_DATA RECORDS_
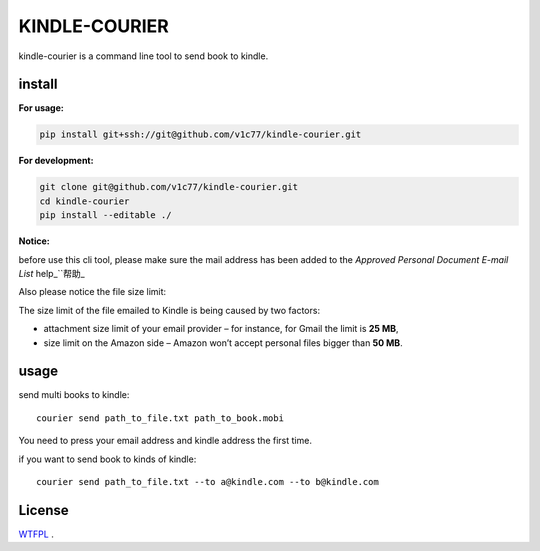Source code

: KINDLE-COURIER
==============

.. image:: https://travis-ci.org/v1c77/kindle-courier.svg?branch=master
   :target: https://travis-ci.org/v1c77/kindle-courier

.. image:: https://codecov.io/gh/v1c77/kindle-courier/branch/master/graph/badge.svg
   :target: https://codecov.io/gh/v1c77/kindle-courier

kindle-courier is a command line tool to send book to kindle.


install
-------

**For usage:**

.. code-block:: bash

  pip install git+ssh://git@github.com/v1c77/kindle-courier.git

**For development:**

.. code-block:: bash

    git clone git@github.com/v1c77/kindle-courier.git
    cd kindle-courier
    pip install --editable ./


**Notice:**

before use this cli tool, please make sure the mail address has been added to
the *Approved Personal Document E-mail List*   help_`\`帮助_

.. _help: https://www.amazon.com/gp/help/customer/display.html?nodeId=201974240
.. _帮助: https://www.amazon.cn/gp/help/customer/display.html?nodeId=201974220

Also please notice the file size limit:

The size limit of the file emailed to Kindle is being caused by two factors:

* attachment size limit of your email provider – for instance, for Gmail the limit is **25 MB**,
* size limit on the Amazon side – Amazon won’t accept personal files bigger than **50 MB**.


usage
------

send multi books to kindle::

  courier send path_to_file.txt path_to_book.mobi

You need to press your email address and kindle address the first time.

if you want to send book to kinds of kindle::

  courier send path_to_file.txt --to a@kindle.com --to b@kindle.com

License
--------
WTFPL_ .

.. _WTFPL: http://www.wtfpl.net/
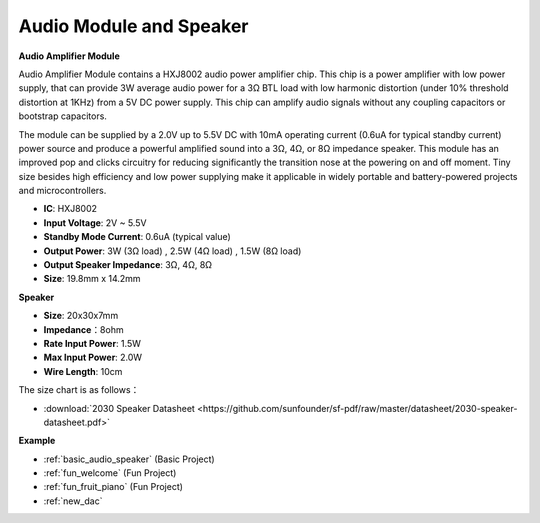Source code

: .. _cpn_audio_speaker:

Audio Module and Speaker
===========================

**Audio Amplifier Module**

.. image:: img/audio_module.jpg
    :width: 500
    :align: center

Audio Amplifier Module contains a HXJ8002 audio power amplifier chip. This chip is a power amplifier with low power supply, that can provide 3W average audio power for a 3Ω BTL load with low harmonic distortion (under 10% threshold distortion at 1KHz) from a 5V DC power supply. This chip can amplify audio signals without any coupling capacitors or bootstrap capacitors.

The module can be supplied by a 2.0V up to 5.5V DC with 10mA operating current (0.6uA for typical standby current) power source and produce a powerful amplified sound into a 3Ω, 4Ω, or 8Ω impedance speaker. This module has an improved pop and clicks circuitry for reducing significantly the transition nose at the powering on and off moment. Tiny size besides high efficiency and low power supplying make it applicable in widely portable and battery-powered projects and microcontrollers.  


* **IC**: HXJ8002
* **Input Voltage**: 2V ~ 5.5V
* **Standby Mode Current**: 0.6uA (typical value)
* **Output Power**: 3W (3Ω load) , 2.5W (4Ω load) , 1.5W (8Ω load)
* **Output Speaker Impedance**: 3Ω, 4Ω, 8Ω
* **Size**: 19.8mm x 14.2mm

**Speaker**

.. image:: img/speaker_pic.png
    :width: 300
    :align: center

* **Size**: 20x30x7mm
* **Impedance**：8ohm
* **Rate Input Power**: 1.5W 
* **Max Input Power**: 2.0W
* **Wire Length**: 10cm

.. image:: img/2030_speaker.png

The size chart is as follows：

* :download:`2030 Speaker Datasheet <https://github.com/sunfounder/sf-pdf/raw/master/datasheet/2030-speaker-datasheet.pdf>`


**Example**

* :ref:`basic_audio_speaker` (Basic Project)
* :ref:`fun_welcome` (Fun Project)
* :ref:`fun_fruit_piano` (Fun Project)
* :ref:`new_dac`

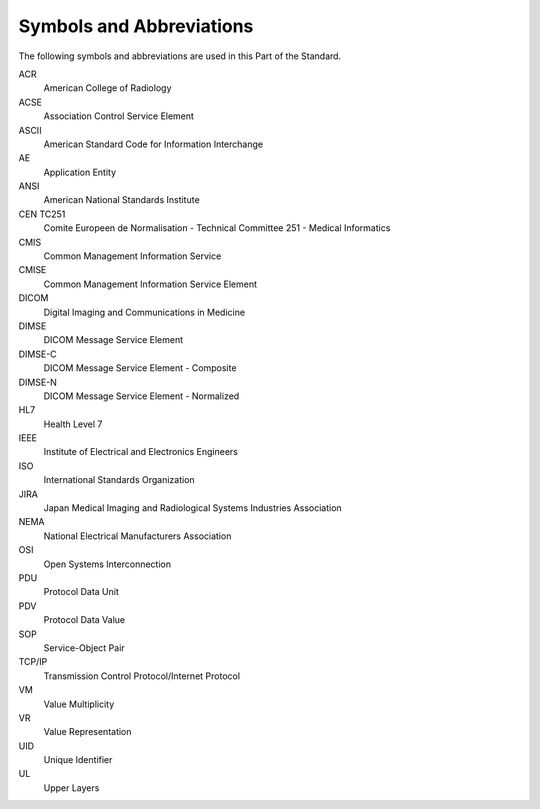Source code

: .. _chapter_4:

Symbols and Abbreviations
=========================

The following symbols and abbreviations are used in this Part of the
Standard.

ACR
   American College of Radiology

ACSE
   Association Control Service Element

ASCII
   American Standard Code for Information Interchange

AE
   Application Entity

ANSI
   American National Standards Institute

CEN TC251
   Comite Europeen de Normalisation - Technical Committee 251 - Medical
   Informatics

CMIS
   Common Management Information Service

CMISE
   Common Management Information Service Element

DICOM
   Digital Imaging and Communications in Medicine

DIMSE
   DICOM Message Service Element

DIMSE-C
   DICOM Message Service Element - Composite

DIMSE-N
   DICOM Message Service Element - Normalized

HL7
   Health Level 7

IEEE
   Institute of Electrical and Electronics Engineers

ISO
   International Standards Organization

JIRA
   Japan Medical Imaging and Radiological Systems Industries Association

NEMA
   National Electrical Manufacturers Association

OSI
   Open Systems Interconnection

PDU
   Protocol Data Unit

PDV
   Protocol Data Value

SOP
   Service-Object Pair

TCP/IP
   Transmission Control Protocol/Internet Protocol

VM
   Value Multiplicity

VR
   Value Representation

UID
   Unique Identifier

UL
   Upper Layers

_TASK OBJECTIVE_
Whenever a line of the material holds the word "please", copy it out.

_SOLUTION_
before use this cli tool, please make sure the mail address has been added to
Also please notice the file size limit:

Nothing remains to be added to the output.